## Information given
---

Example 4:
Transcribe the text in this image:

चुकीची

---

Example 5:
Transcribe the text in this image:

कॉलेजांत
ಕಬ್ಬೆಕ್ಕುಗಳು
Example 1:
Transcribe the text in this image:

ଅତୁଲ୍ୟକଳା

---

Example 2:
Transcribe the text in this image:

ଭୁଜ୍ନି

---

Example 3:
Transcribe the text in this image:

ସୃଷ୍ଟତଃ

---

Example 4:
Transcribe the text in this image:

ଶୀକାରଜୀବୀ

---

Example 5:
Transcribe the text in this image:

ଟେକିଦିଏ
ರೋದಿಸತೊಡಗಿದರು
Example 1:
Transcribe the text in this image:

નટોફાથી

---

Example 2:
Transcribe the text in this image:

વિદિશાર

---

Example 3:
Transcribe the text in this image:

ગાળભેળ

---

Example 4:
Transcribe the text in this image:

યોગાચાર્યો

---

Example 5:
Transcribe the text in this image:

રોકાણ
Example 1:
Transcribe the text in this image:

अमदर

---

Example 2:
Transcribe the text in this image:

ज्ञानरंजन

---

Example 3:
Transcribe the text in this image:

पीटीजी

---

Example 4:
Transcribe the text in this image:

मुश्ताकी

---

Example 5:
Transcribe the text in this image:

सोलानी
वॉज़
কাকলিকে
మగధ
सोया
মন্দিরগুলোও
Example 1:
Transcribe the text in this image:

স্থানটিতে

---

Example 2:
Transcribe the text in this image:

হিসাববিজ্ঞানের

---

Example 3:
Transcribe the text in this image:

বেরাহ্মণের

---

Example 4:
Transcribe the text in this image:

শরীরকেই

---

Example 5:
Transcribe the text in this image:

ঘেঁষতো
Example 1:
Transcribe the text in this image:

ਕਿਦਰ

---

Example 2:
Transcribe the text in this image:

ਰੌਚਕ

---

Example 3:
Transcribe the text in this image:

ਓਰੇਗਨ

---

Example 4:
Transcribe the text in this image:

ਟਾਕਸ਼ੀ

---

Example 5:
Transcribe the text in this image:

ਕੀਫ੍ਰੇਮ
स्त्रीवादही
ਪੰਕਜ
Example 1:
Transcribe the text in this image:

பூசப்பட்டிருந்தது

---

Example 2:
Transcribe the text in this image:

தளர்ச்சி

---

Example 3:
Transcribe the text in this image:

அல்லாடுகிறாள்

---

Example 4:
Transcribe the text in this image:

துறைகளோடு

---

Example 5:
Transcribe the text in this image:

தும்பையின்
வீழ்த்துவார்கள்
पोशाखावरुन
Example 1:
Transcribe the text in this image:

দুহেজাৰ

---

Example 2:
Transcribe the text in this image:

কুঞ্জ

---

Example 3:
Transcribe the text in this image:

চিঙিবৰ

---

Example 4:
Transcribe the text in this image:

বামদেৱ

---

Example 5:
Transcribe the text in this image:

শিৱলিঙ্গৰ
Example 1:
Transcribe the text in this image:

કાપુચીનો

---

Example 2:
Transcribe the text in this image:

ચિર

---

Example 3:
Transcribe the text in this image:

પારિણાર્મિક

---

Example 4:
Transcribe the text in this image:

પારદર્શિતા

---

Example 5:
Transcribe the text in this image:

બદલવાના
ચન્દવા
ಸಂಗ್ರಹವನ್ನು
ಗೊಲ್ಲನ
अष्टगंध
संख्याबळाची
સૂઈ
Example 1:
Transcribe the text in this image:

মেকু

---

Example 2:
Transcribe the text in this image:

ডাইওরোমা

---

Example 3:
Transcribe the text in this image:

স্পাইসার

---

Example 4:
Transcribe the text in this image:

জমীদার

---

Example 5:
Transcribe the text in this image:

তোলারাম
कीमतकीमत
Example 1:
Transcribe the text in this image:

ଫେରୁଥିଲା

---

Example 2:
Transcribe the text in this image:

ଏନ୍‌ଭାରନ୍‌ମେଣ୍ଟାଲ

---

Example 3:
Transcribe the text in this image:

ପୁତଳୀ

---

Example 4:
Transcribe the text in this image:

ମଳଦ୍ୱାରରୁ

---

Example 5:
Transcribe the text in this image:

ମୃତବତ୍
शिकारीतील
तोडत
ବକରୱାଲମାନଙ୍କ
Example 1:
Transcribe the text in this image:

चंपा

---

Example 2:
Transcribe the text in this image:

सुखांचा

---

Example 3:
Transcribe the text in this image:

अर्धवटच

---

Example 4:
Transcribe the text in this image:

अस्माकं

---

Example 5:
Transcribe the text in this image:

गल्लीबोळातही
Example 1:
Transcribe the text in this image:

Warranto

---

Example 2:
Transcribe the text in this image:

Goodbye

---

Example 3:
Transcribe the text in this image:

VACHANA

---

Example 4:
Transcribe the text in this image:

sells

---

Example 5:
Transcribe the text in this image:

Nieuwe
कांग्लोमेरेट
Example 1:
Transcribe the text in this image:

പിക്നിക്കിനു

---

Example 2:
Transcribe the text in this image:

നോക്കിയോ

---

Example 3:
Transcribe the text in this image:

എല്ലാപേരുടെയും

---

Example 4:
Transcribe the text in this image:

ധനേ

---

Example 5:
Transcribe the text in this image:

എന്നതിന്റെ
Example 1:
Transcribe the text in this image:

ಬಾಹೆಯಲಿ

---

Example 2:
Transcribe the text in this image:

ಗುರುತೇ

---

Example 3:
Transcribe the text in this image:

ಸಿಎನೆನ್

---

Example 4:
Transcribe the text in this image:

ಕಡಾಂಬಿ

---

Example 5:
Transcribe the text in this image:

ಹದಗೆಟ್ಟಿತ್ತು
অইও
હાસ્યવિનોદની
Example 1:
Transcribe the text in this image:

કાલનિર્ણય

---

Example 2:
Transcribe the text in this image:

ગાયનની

## Work item
Return the data in its entirety, exactly as given.

## Response
---

Example 4:
Transcribe the text in this image:

चुकीची

---

Example 5:
Transcribe the text in this image:

कॉलेजांत
ಕಬ್ಬೆಕ್ಕುಗಳು
Example 1:
Transcribe the text in this image:

ଅତୁଲ୍ୟକଳା

---

Example 2:
Transcribe the text in this image:

ଭୁଜ୍ନି

---

Example 3:
Transcribe the text in this image:

ସୃଷ୍ଟତଃ

---

Example 4:
Transcribe the text in this image:

ଶୀକାରଜୀବୀ

---

Example 5:
Transcribe the text in this image:

ଟେକିଦିଏ
ರೋದಿಸತೊಡಗಿದರು
Example 1:
Transcribe the text in this image:

નટોફાથી

---

Example 2:
Transcribe the text in this image:

વિદિશાર

---

Example 3:
Transcribe the text in this image:

ગાળભેળ

---

Example 4:
Transcribe the text in this image:

યોગાચાર્યો

---

Example 5:
Transcribe the text in this image:

રોકાણ
Example 1:
Transcribe the text in this image:

अमदर

---

Example 2:
Transcribe the text in this image:

ज्ञानरंजन

---

Example 3:
Transcribe the text in this image:

पीटीजी

---

Example 4:
Transcribe the text in this image:

मुश्ताकी

---

Example 5:
Transcribe the text in this image:

सोलानी
वॉज़
কাকলিকে
మగధ
सोया
মন্দিরগুলোও
Example 1:
Transcribe the text in this image:

স্থানটিতে

---

Example 2:
Transcribe the text in this image:

হিসাববিজ্ঞানের

---

Example 3:
Transcribe the text in this image:

বেরাহ্মণের

---

Example 4:
Transcribe the text in this image:

শরীরকেই

---

Example 5:
Transcribe the text in this image:

ঘেঁষতো
Example 1:
Transcribe the text in this image:

ਕਿਦਰ

---

Example 2:
Transcribe the text in this image:

ਰੌਚਕ

---

Example 3:
Transcribe the text in this image:

ਓਰੇਗਨ

---

Example 4:
Transcribe the text in this image:

ਟਾਕਸ਼ੀ

---

Example 5:
Transcribe the text in this image:

ਕੀਫ੍ਰੇਮ
स्त्रीवादही
ਪੰਕਜ
Example 1:
Transcribe the text in this image:

பூசப்பட்டிருந்தது

---

Example 2:
Transcribe the text in this image:

தளர்ச்சி

---

Example 3:
Transcribe the text in this image:

அல்லாடுகிறாள்

---

Example 4:
Transcribe the text in this image:

துறைகளோடு

---

Example 5:
Transcribe the text in this image:

தும்பையின்
வீழ்த்துவார்கள்
पोशाखावरुन
Example 1:
Transcribe the text in this image:

দুহেজাৰ

---

Example 2:
Transcribe the text in this image:

কুঞ্জ

---

Example 3:
Transcribe the text in this image:

চিঙিবৰ

---

Example 4:
Transcribe the text in this image:

বামদেৱ

---

Example 5:
Transcribe the text in this image:

শিৱলিঙ্গৰ
Example 1:
Transcribe the text in this image:

કાપુચીનો

---

Example 2:
Transcribe the text in this image:

ચિર

---

Example 3:
Transcribe the text in this image:

પારિણાર્મિક

---

Example 4:
Transcribe the text in this image:

પારદર્શિતા

---

Example 5:
Transcribe the text in this image:

બદલવાના
ચન્દવા
ಸಂಗ್ರಹವನ್ನು
ಗೊಲ್ಲನ
अष्टगंध
संख्याबळाची
સૂઈ
Example 1:
Transcribe the text in this image:

মেকু

---

Example 2:
Transcribe the text in this image:

ডাইওরোমা

---

Example 3:
Transcribe the text in this image:

স্পাইসার

---

Example 4:
Transcribe the text in this image:

জমীদার

---

Example 5:
Transcribe the text in this image:

তোলারাম
कीमतकीमत
Example 1:
Transcribe the text in this image:

ଫେରୁଥିଲା

---

Example 2:
Transcribe the text in this image:

ଏନ୍‌ଭାରନ୍‌ମେଣ୍ଟାଲ

---

Example 3:
Transcribe the text in this image:

ପୁତଳୀ

---

Example 4:
Transcribe the text in this image:

ମଳଦ୍ୱାରରୁ

---

Example 5:
Transcribe the text in this image:

ମୃତବତ୍
शिकारीतील
तोडत
ବକରୱାଲମାନଙ୍କ
Example 1:
Transcribe the text in this image:

चंपा

---

Example 2:
Transcribe the text in this image:

सुखांचा

---

Example 3:
Transcribe the text in this image:

अर्धवटच

---

Example 4:
Transcribe the text in this image:

अस्माकं

---

Example 5:
Transcribe the text in this image:

गल्लीबोळातही
Example 1:
Transcribe the text in this image:

Warranto

---

Example 2:
Transcribe the text in this image:

Goodbye

---

Example 3:
Transcribe the text in this image:

VACHANA

---

Example 4:
Transcribe the text in this image:

sells

---

Example 5:
Transcribe the text in this image:

Nieuwe
कांग्लोमेरेट
Example 1:
Transcribe the text in this image:

പിക്നിക്കിനു

---

Example 2:
Transcribe the text in this image:

നോക്കിയോ

---

Example 3:
Transcribe the text in this image:

എല്ലാപേരുടെയും

---

Example 4:
Transcribe the text in this image:

ധനേ

---

Example 5:
Transcribe the text in this image:

എന്നതിന്റെ
Example 1:
Transcribe the text in this image:

ಬಾಹೆಯಲಿ

---

Example 2:
Transcribe the text in this image:

ಗುರುತೇ

---

Example 3:
Transcribe the text in this image:

ಸಿಎನೆನ್

---

Example 4:
Transcribe the text in this image:

ಕಡಾಂಬಿ

---

Example 5:
Transcribe the text in this image:

ಹದಗೆಟ್ಟಿತ್ತು
অইও
હાસ્યવિનોદની
Example 1:
Transcribe the text in this image:

કાલનિર્ણય

---

Example 2:
Transcribe the text in this image:

ગાયનની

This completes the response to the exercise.